INFORMATION SUPPLIED below:
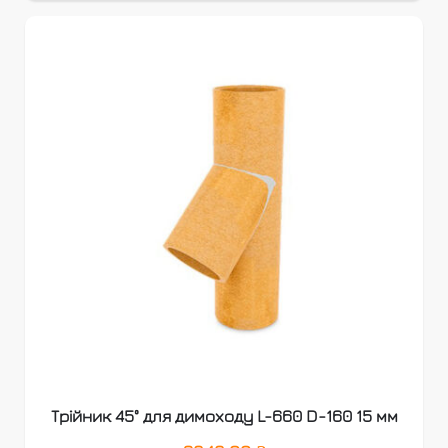
Трійник 45° для димоходу L-660 D-160 15 мм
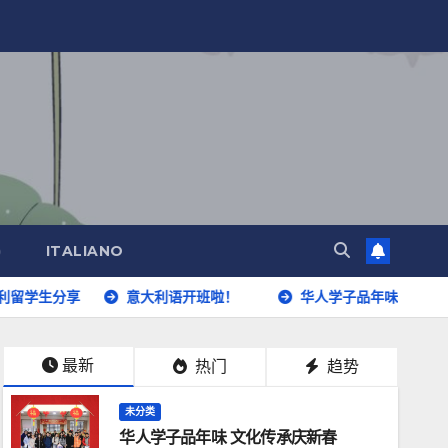
)
ITALIANO
分享
意大利语开班啦！
华人学子品年味 文化传承庆新春
最新
热门
趋势
未分类
华人学子品年味 文化传承庆新春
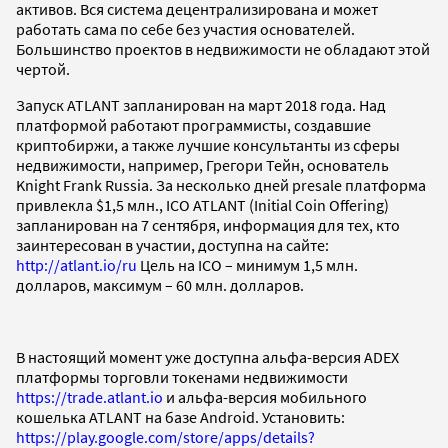
активов. Вся система децентрализирована и может
работать сама по себе без участия основателей.
Большинство проектов в недвижимости не обладают этой
чертой.
Запуск ATLANT запланирован на март 2018 года. Над
платформой работают программисты, создавшие
криптобиржи, а также лучшие консультанты из сферы
недвижимости, например, Грегори Тейн, основатель
Knight Frank Russia. За несколько дней presale платформа
привлекла $1,5 млн., ICO ATLANT (Initial Coin Offering)
запланирован на 7 сентября, информация для тех, кто
заинтересован в участии, доступна на сайте:
http://atlant.io/ru
Цель на ICO – минимум 1,5 млн.
долларов, максимум – 60 млн. долларов.
В настоящий момент уже доступна альфа-версия ADEX
платформы торговли токенами недвижимости
https://trade.atlant.io
и альфа-версия мобильного
кошелька ATLANT на базе Android. Установить:
https://play.google.com/store/apps/details?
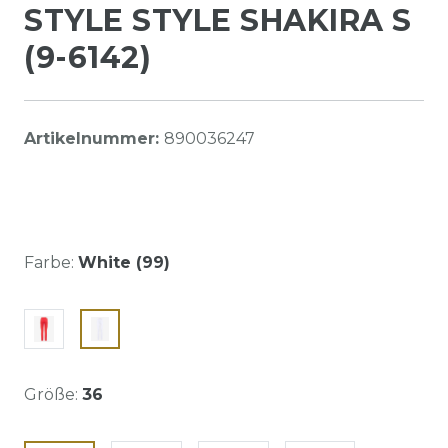
STYLE STYLE SHAKIRA S
(9-6142)
Artikelnummer:
890036247
Farbe:
White (99)
Größe:
36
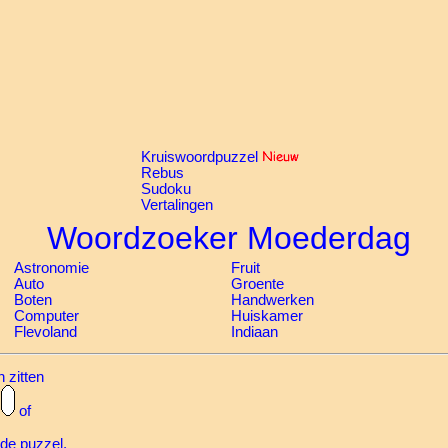
Kruiswoordpuzzel
Rebus
Sudoku
Vertalingen
Woordzoeker Moederdag
Astronomie
Fruit
Auto
Groente
Boten
Handwerken
Computer
Huiskamer
Flevoland
Indiaan
 zitten
l
of
 de puzzel.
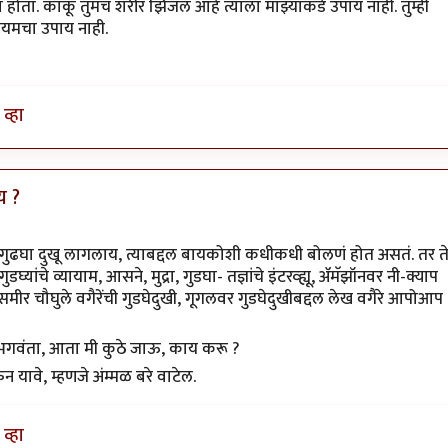
ला होता. काकू तुमचं शरीर झिजलं आहे त्याला माझ्याकडे उपाय नाही. तुम्ही
कायमचा उपाय नाही.
र आहे.
व्हा
य ?
क गुढघा दुखू लागलाय, त्याबद्दल बायकोशी कधीकधी बोलणं होत असतं. तर त
ांचे व्यायाम, आसने, मुद्रा, गुडघा- तज्ञांचे इंटरव्ह्यू, ॲमॅझॉनवर नी-क्याप
वर समीर चौघुले वगैरेंची गुडघेदुखी, गूगलवर गुडघेदुखीबद्दल लेख वगैरे आपोआप
े भगवंता, आता मी कुठे जाऊ, काय करू ?
यावे, म्हणजे अंम्मळ बरे वाटेल.
व्हा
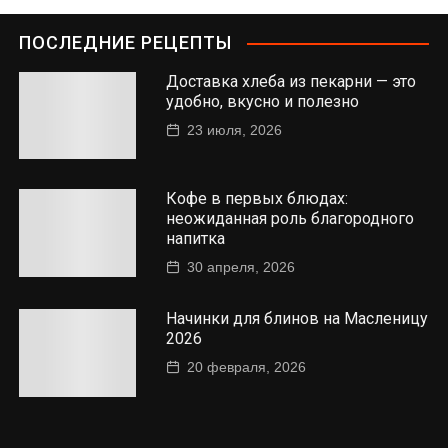
ПОСЛЕДНИЕ РЕЦЕПТЫ
Доставка хлеба из пекарни — это
удобно, вкусно и полезно
23 июля, 2026
Кофе в первых блюдах:
неожиданная роль благородного
напитка
30 апреля, 2026
Начинки для блинов на Масленицу
2026
20 февраля, 2026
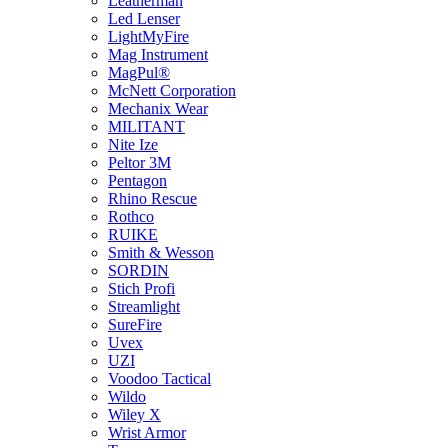
Leatherman
Led Lenser
LightMyFire
Mag Instrument
MagPul®
McNett Corporation
Mechanix Wear
MILITANT
Nite Ize
Peltor 3M
Pentagon
Rhino Rescue
Rothco
RUIKE
Smith & Wesson
SORDIN
Stich Profi
Streamlight
SureFire
Uvex
UZI
Voodoo Tactical
Wildo
Wiley X
Wrist Armor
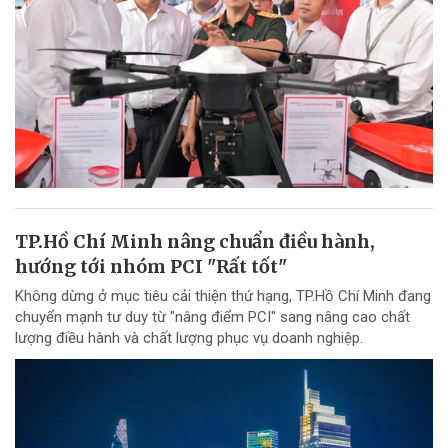
TP.Hồ Chí Minh nâng chuẩn điều hành,
hướng tới nhóm PCI "Rất tốt"
Không dừng ở mục tiêu cải thiện thứ hạng, TP.Hồ Chí Minh đang
chuyển mạnh tư duy từ "nâng điểm PCI" sang nâng cao chất
lượng điều hành và chất lượng phục vụ doanh nghiệp.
End of INFORMATION SUPPLIED.
BRIEF>
Write out the text read from each of the items above, keeping every line exactly as it appears and leaving out the pictures.

ANSWER BOX>
Трійник 45° для димоходу L-660 D-160 15 мм
)
ITALIANO
分享
意大利语开班啦！
华人学子品年味 文化传承庆新春
最新
热门
趋势
未分类
华人学子品年味 文化传承庆新春
активов. Вся система децентрализирована и может
работать сама по себе без участия основателей.
Большинство проектов в недвижимости не обладают этой
чертой.
Запуск ATLANT запланирован на март 2018 года. Над
платформой работают программисты, создавшие
криптобиржи, а также лучшие консультанты из сферы
недвижимости, например, Грегори Тейн, основатель
Knight Frank Russia. За несколько дней presale платформа
привлекла $1,5 млн., ICO ATLANT (Initial Coin Offering)
запланирован на 7 сентября, информация для тех, кто
заинтересован в участии, доступна на сайте:
http://atlant.io/ru
Цель на ICO – минимум 1,5 млн.
долларов, максимум – 60 млн. долларов.
В настоящий момент уже доступна альфа-версия ADEX
платформы торговли токенами недвижимости
https://trade.atlant.io
и альфа-версия мобильного
кошелька ATLANT на базе Android. Установить:
https://play.google.com/store/apps/details?
STYLE STYLE SHAKIRA S
(9-6142)
Artikelnummer:
890036247
Farbe:
White (99)
Größe:
36
Kruiswoordpuzzel
Rebus
Sudoku
Vertalingen
Woordzoeker Moederdag
Astronomie
Fruit
Auto
Groente
Boten
Handwerken
Computer
Huiskamer
Flevoland
Indiaan
 zitten
l
of
 de puzzel.
ला होता. काकू तुमचं शरीर झिजलं आहे त्याला माझ्याकडे उपाय नाही. तुम्ही
कायमचा उपाय नाही.
र आहे.
व्हा
य ?
क गुढघा दुखू लागलाय, त्याबद्दल बायकोशी कधीकधी बोलणं होत असतं. तर त
ांचे व्यायाम, आसने, मुद्रा, गुडघा- तज्ञांचे इंटरव्ह्यू, ॲमॅझॉनवर नी-क्याप
वर समीर चौघुले वगैरेंची गुडघेदुखी, गूगलवर गुडघेदुखीबद्दल लेख वगैरे आपोआप
े भगवंता, आता मी कुठे जाऊ, काय करू ?
यावे, म्हणजे अंम्मळ बरे वाटेल.
व्हा
ПОСЛЕДНИЕ РЕЦЕПТЫ
Доставка хлеба из пекарни — это
удобно, вкусно и полезно
23 июля, 2026
Кофе в первых блюдах:
неожиданная роль благородного
напитка
30 апреля, 2026
Начинки для блинов на Масленицу
2026
20 февраля, 2026
Leatherman
Led Lenser
LightMyFire
Mag Instrument
MagPul®
McNett Corporation
Mechanix Wear
MILITANT
Nite Ize
Peltor 3M
Pentagon
Rhino Rescue
Rothco
RUIKE
Smith & Wesson
SORDIN
Stich Profi
Streamlight
SureFire
Uvex
UZI
Voodoo Tactical
Wildo
Wiley X
Wrist Armor
TP.Hồ Chí Minh nâng chuẩn điều hành,
hướng tới nhóm PCI "Rất tốt"
Không dừng ở mục tiêu cải thiện thứ hạng, TP.Hồ Chí Minh đang
chuyển mạnh tư duy từ "nâng điểm PCI" sang nâng cao chất
lượng điều hành và chất lượng phục vụ doanh nghiệp.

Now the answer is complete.